Task details: Write out all of the entries below again, swapping every "locality" for "site" and keeping the rest the same.

───── Records supplied ─────

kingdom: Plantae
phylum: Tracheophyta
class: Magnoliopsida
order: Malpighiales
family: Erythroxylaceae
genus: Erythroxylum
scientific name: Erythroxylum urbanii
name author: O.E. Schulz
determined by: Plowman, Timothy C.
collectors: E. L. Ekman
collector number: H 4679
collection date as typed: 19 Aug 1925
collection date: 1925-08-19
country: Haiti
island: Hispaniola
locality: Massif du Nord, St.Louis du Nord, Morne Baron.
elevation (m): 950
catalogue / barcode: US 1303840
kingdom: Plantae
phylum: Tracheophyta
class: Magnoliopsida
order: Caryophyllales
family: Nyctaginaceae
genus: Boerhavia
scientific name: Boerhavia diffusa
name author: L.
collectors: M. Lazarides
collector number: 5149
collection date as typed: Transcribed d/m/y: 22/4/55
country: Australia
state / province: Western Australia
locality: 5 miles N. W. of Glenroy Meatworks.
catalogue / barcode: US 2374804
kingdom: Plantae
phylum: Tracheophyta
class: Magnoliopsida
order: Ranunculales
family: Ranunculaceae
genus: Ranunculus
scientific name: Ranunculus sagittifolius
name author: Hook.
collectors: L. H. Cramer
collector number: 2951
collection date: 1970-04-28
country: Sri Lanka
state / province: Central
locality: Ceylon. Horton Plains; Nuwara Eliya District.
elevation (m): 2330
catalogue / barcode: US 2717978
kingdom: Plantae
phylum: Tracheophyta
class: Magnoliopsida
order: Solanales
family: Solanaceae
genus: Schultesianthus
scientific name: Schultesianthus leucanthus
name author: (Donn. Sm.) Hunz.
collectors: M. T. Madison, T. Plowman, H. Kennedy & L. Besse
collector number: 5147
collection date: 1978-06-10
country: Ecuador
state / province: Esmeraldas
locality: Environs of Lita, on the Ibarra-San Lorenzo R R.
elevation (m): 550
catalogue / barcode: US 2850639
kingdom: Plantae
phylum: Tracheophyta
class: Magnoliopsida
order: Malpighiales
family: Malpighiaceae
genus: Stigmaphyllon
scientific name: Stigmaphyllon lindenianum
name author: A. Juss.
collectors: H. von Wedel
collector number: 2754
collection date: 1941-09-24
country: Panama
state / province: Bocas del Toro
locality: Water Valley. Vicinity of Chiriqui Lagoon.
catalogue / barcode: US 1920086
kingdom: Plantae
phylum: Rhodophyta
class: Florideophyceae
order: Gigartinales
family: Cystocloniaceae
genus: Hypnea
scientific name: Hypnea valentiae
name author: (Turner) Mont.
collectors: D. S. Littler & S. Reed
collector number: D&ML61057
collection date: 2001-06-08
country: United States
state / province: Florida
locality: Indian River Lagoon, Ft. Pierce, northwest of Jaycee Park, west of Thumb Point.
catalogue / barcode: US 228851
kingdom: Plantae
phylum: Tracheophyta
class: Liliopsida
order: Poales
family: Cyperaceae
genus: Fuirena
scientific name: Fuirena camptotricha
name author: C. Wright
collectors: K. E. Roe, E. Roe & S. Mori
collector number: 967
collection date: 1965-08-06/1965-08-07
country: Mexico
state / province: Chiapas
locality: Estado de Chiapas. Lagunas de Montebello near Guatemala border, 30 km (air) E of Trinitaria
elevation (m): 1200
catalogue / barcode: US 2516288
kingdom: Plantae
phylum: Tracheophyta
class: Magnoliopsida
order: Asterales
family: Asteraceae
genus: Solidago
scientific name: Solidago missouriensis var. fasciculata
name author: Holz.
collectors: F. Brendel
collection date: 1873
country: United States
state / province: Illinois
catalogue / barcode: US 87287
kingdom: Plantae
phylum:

─────

Result below:
kingdom: Plantae
phylum: Tracheophyta
class: Magnoliopsida
order: Malpighiales
family: Erythroxylaceae
genus: Erythroxylum
scientific name: Erythroxylum urbanii
name author: O.E. Schulz
determined by: Plowman, Timothy C.
collectors: E. L. Ekman
collector number: H 4679
collection date as typed: 19 Aug 1925
collection date: 1925-08-19
country: Haiti
island: Hispaniola
site: Massif du Nord, St.Louis du Nord, Morne Baron.
elevation (m): 950
catalogue / barcode: US 1303840
kingdom: Plantae
phylum: Tracheophyta
class: Magnoliopsida
order: Caryophyllales
family: Nyctaginaceae
genus: Boerhavia
scientific name: Boerhavia diffusa
name author: L.
collectors: M. Lazarides
collector number: 5149
collection date as typed: Transcribed d/m/y: 22/4/55
country: Australia
state / province: Western Australia
site: 5 miles N. W. of Glenroy Meatworks.
catalogue / barcode: US 2374804
kingdom: Plantae
phylum: Tracheophyta
class: Magnoliopsida
order: Ranunculales
family: Ranunculaceae
genus: Ranunculus
scientific name: Ranunculus sagittifolius
name author: Hook.
collectors: L. H. Cramer
collector number: 2951
collection date: 1970-04-28
country: Sri Lanka
state / province: Central
site: Ceylon. Horton Plains; Nuwara Eliya District.
elevation (m): 2330
catalogue / barcode: US 2717978
kingdom: Plantae
phylum: Tracheophyta
class: Magnoliopsida
order: Solanales
family: Solanaceae
genus: Schultesianthus
scientific name: Schultesianthus leucanthus
name author: (Donn. Sm.) Hunz.
collectors: M. T. Madison, T. Plowman, H. Kennedy & L. Besse
collector number: 5147
collection date: 1978-06-10
country: Ecuador
state / province: Esmeraldas
site: Environs of Lita, on the Ibarra-San Lorenzo R R.
elevation (m): 550
catalogue / barcode: US 2850639
kingdom: Plantae
phylum: Tracheophyta
class: Magnoliopsida
order: Malpighiales
family: Malpighiaceae
genus: Stigmaphyllon
scientific name: Stigmaphyllon lindenianum
name author: A. Juss.
collectors: H. von Wedel
collector number: 2754
collection date: 1941-09-24
country: Panama
state / province: Bocas del Toro
site: Water Valley. Vicinity of Chiriqui Lagoon.
catalogue / barcode: US 1920086
kingdom: Plantae
phylum: Rhodophyta
class: Florideophyceae
order: Gigartinales
family: Cystocloniaceae
genus: Hypnea
scientific name: Hypnea valentiae
name author: (Turner) Mont.
collectors: D. S. Littler & S. Reed
collector number: D&ML61057
collection date: 2001-06-08
country: United States
state / province: Florida
site: Indian River Lagoon, Ft. Pierce, northwest of Jaycee Park, west of Thumb Point.
catalogue / barcode: US 228851
kingdom: Plantae
phylum: Tracheophyta
class: Liliopsida
order: Poales
family: Cyperaceae
genus: Fuirena
scientific name: Fuirena camptotricha
name author: C. Wright
collectors: K. E. Roe, E. Roe & S. Mori
collector number: 967
collection date: 1965-08-06/1965-08-07
country: Mexico
state / province: Chiapas
site: Estado de Chiapas. Lagunas de Montebello near Guatemala border, 30 km (air) E of Trinitaria
elevation (m): 1200
catalogue / barcode: US 2516288
kingdom: Plantae
phylum: Tracheophyta
class: Magnoliopsida
order: Asterales
family: Asteraceae
genus: Solidago
scientific name: Solidago missouriensis var. fasciculata
name author: Holz.
collectors: F. Brendel
collection date: 1873
country: United States
state / province: Illinois
catalogue / barcode: US 87287
kingdom: Plantae
phylum:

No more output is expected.